Today’s fine marks the 19th Patient Right of Access settlement since the OCR officially announced their initiative two years ago. And ironically enough – around the same time that the government was declaring their focus on enforcing the standards around patient rights, DELC became a perfect example of just how many practices weren’t upholding them.
The incident began in July of 2019 when a parent requested access to her minor child’s health records. After DELC failed to take timely action in response to the request, a complaint was filed with the OCR in early August 2019. It wasn’t until the OCR got involved that the healthcare organization finally provided access, almost two whole years after the initial request.
Though the fine amount might seem on the lower end of what the OCR typically doles out, the corrective action plan has plenty of requirements to make up for it and just to name a few:
- DELC must review and revise policies for individuals’ access to protected health information (PHI) and provide them to the Department of Health and Human Services (HHS) for approval.

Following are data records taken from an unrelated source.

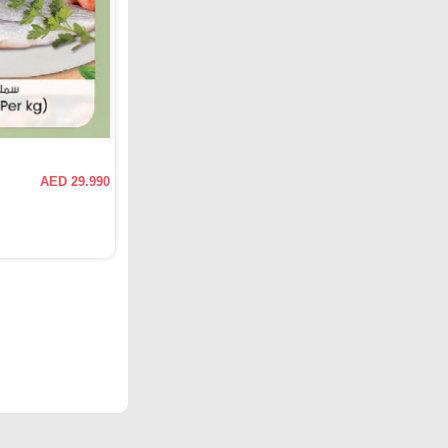
AED 29.990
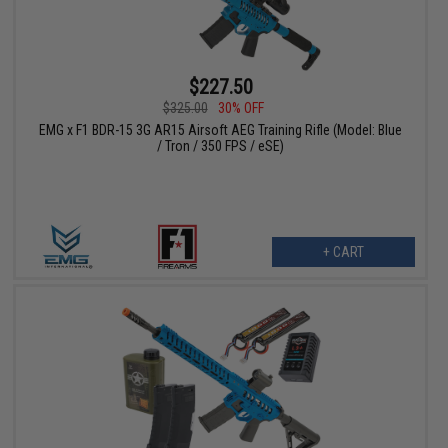
$227.50
$325.00
30% OFF
EMG x F1 BDR-15 3G AR15 Airsoft AEG Training Rifle (Model: Blue
/ Tron / 350 FPS / eSE)
+ CART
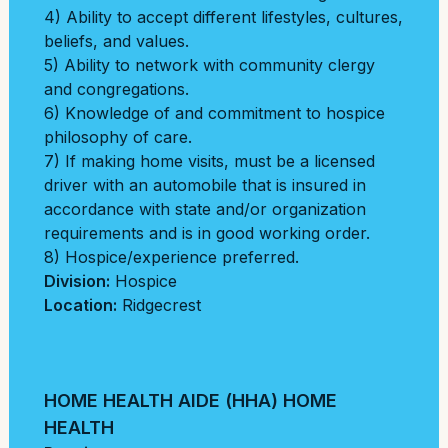
4) Ability to accept different lifestyles, cultures,
beliefs, and values.
5) Ability to network with community clergy
and congregations.
6) Knowledge of and commitment to hospice
philosophy of care.
7) If making home visits, must be a licensed
driver with an automobile that is insured in
accordance with state and/or organization
requirements and is in good working order.
8) Hospice/experience preferred.
Division:
Hospice
Location:
Ridgecrest
HOME HEALTH AIDE (HHA) HOME
HEALTH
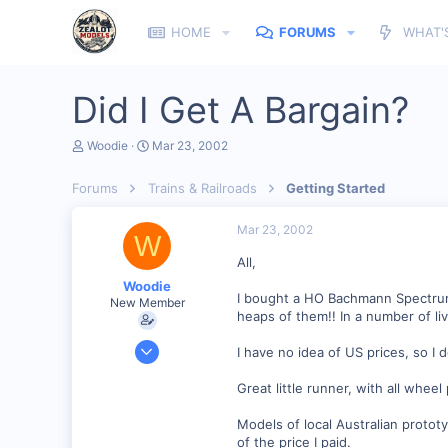
HOME
FORUMS
WHAT'
Did I Get A Bargain?
T
S
Woodie
Mar 23, 2002
h
t
r
a
Forums
Trains & Railroads
Getting Started
e
r
a
t
d
d
Mar 23, 2002
W
s
a
t
t
All,
a
e
Woodie
r
I bought a HO Bachmann Spectrum
New Member
t
heaps of them!! In a number of liv
e
r
Mar 23, 2001
I have no idea of US prices, so I 
2,093
Great little runner, with all wheel
0
Northern Rivers NSW Australia
Models of local Australian protot
of the price I paid.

- Privacy training materials on individual access must be provided to the HHS for review within 60 days and upon approval, must be given to all workforce members annually.
- The HHS must be provided with a list of all record access requests received by DELC every 90 days.
- DELC is required to submit implementation and annual reports to the government and should maintain all documentation for up to six years from the effective date as the HHS can request records even after the CAP is completed.
This hefty “honey-do list” shows that the dollar amount doesn’t cover all the costs associated with violating HIPAA and proves why it’s so important to get your practice’s compliance efforts in order before an incident occurs.
So while DELC took longer to fulfill the request than it would to dust off every book in the Library of Congress, the OCR hasn’t delayed in performing quite a bit of housekeeping themselves. With 19 settlements and $1,093,500 collected on behalf of patient right of access violations, the OCR has stuck to their initiative and continued to sweep up any and all violators. And though the settlements all range in resolution amount, corrective action requirements, and organization size and specialty – the message has always been the same and was reiterated by Acting OCR Director Robinsue Frohboese in that, “It should not take a federal investigation before a HIPAA covered entity provides a parent with access to their child’s medical records. Covered entities owe it to their patients to provide timely access to medical records.”